Chart-based quiz items
=== Section Start ===

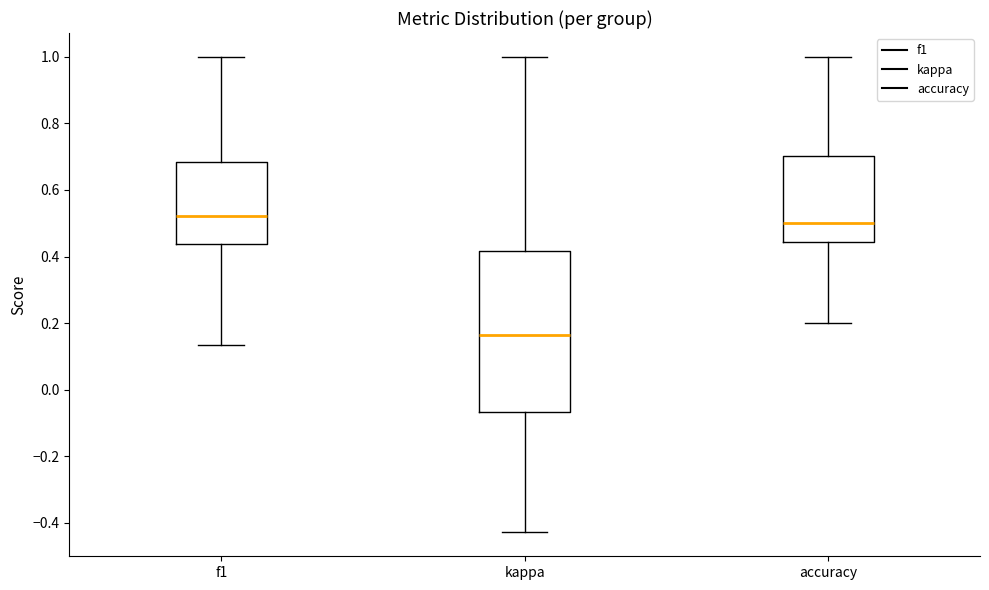

Reading left to right, transcribe this box plot: for each box, give where its median line is, the range the box spans, and where its two whiskers end, as read against the y-axis. The values are not printed on the chart, so give them approximately, as read against the axis.

f1: median 0.52, box 0.44 to 0.68, whiskers 0.14 to 1.00
kappa: median 0.16, box -0.06 to 0.42, whiskers -0.42 to 1.00
accuracy: median 0.50, box 0.44 to 0.70, whiskers 0.20 to 1.00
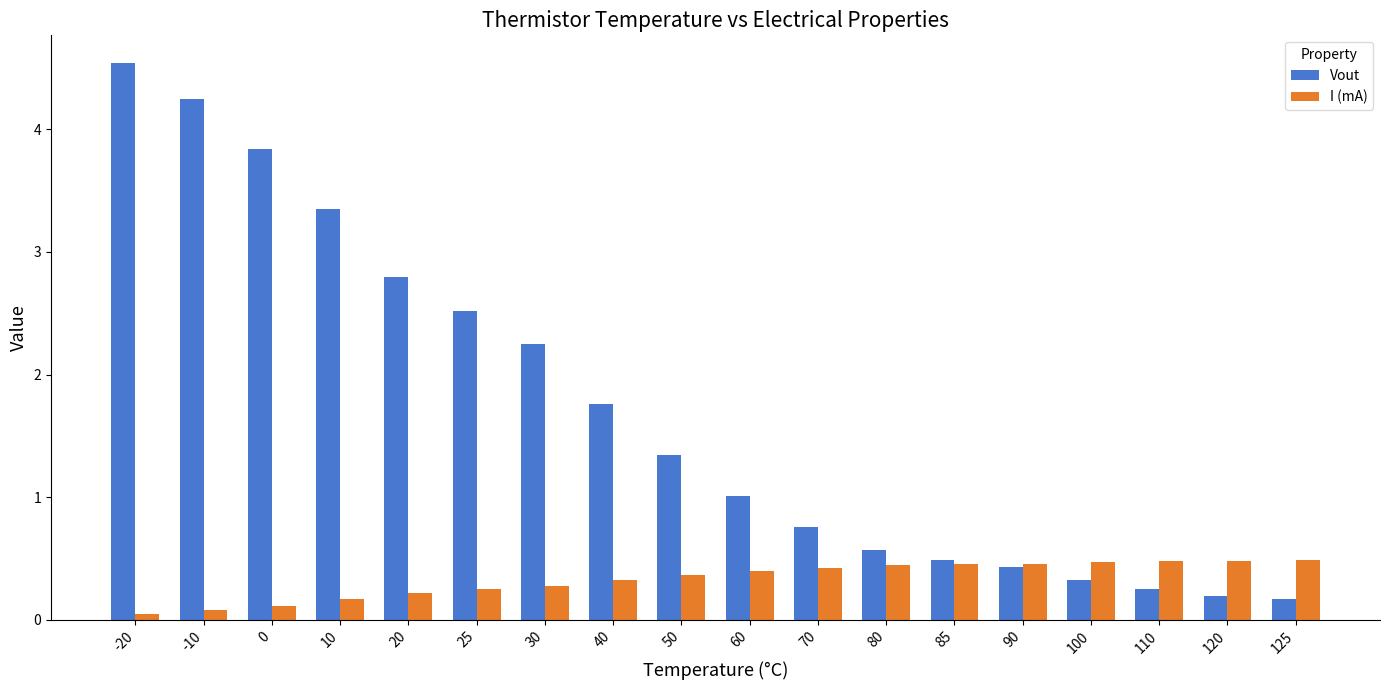

Are the bars horizontal?

No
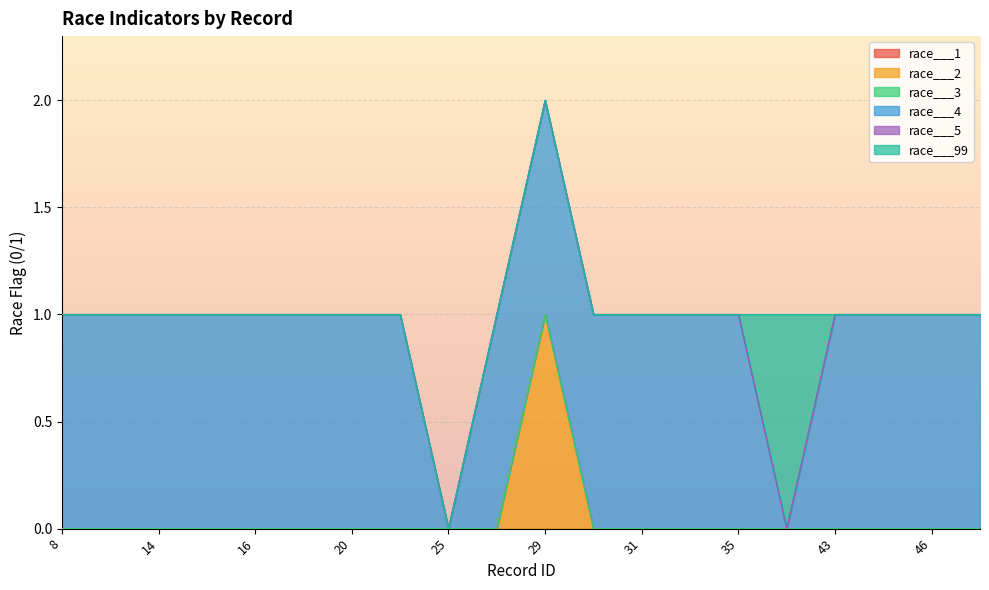

Which series has the largest range (max minus min)?

race___2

=== Section End ===

### Instruction:
Rewrite all of the records above with every "largest" changed to "greatest" and everything else left the same. Omit the pictures from your answer.

### Reply:
Reading left to right, transcribe this box plot: for each box, give where its median line is, the range the box spans, and where its two whiskers end, as read against the y-axis. The values are not printed on the chart, so give them approximately, as read against the axis.

f1: median 0.52, box 0.44 to 0.68, whiskers 0.14 to 1.00
kappa: median 0.16, box -0.06 to 0.42, whiskers -0.42 to 1.00
accuracy: median 0.50, box 0.44 to 0.70, whiskers 0.20 to 1.00

Are the bars horizontal?

No

Which series has the greatest range (max minus min)?

race___2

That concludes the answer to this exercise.